No centro desta controvérsia estava o relatório “Inquérito sobre a Situação dos Trabalhadores Contratados” que o governo enviou de forma privada. O relatório afirma que muitos trabalhadores a tempo parcial se consideram semelhantes aos trabalhadores assalariados e detalhou a estrutura em que o rendimento e as horas de trabalho são determinados unilateralmente de acordo com o preço unitário definido pela empresa plataforma. A comunidade laboral exigiu veementemente que o relatório fosse tornado público, sublinhando que os dados já sugerem que o salário mínimo pode ser aplicado aos trabalhadores à peça. Embora o Ministério do Emprego e Trabalho tenha emitido tardiamente um comunicado de imprensa reconhecendo a equidade do estudo, o governo não conseguiu utilizar plenamente estes dados valiosos durante o processo de deliberação devido à falta de acordo entre os trabalhadores e a gestão. Isto resultou em alternativas realistas apontadas pelo sofrimento real e pelos dados no local de trabalho sendo ignorados em nome do consenso social.

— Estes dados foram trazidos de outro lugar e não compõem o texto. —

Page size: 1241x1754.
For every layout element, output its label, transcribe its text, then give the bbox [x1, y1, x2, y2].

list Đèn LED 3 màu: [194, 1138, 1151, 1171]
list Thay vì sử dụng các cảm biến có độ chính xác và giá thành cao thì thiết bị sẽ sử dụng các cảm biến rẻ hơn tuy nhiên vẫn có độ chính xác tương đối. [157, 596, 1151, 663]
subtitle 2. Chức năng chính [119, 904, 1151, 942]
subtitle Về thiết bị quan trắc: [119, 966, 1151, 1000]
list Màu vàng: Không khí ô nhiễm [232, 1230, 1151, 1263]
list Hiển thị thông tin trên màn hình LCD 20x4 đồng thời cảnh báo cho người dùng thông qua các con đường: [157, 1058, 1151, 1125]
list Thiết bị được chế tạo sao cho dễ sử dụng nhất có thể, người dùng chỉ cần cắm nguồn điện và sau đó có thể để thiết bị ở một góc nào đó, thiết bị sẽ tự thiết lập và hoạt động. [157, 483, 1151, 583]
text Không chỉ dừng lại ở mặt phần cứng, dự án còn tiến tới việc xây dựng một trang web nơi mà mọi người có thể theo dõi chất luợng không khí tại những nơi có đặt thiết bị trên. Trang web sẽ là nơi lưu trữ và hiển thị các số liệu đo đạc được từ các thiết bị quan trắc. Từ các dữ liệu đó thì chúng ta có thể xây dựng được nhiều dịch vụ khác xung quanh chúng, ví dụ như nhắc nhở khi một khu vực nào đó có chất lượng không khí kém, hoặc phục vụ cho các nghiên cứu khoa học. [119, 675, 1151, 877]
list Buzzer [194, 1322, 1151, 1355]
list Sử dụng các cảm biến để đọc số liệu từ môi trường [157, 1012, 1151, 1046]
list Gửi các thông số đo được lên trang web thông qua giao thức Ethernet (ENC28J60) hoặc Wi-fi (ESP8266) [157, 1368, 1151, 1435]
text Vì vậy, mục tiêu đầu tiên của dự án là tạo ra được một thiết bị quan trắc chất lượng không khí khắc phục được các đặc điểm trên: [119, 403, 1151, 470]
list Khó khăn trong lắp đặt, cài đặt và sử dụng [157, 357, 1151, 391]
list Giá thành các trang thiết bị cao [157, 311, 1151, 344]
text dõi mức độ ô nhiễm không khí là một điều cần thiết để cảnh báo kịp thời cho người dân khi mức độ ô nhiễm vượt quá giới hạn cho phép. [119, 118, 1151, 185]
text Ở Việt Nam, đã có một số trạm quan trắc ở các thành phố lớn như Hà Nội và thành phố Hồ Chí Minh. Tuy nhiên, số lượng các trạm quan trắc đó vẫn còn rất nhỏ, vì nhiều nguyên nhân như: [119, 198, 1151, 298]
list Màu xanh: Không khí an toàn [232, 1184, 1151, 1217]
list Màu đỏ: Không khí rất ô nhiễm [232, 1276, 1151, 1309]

Cartão do parágrafo do corpo 4

A não aplicação do salário mínimo aos trabalhadores por peça não é simplesmente o resultado de um único voto, mas um resultado que expõe a complexidade das múltiplas estruturas que o nosso mercado de trabalho enfrenta. Agora, a Comissão do Salário Mínimo deixou de lado a discussão do sistema de remuneração por peça e enfrenta outra batata quente: a aplicação diferenciada pela indústria. A comunidade empresarial defende veementemente a aplicação diferenciada do salário mínimo a certas indústrias, como a indústria da restauração, enquanto a comunidade laboral prevê uma guerra total, chamando a isto uma medida regressiva que aprofundará a desigualdade no mercado de trabalho. O cabo de guerra entre os trabalhadores e a gestão tornar-se-á mais intenso no tempo que resta até que o salário mínimo seja decidido em 2027, e o conflito sobre o montante real do aumento deverá continuar até Julho. No meio do rápido crescimento da economia das plataformas, o direito à sobrevivência de muitos trabalhadores que não estão protegidos pela lei continua a ser uma tarefa inacabada.

Cartão de Conclusão

■ Conclusão e perspectivas de análise

Os trabalhadores das plataformas são a força de trabalho principal que apoia a conveniência das nossas vidas quotidianas, mas mesmo os seus direitos mínimos de sustentar as suas próprias vidas não são totalmente reconhecidos no sistema institucional. Esta rejeição sugere que as medidas de protecção para aqueles que se encontram no ponto cego da legislação laboral não podem ser descartadas como uma simples questão de interpretação jurídica. Se o sistema jurídico continuar a não conseguir acompanhar a evolução da estrutura económica, a estrutura dupla do mercado de trabalho tornar-se-á mais arraigada. No futuro processo de discussão do Comité do Salário Mínimo, há uma necessidade urgente de uma mudança de atitude virada para o futuro por parte dos trabalhadores, da gestão e do governo, para que o valor do trabalho possa ser redefinido em linha com as mudanças dos tempos, para além da simples votação mecânica.

* Esta postagem é uma coluna de análise que é recriada automaticamente no estilo de um comentário de um crítico de assuntos atuais, analisando em tempo real os termos de pesquisa populares do Google Trends e os principais artigos relacionados.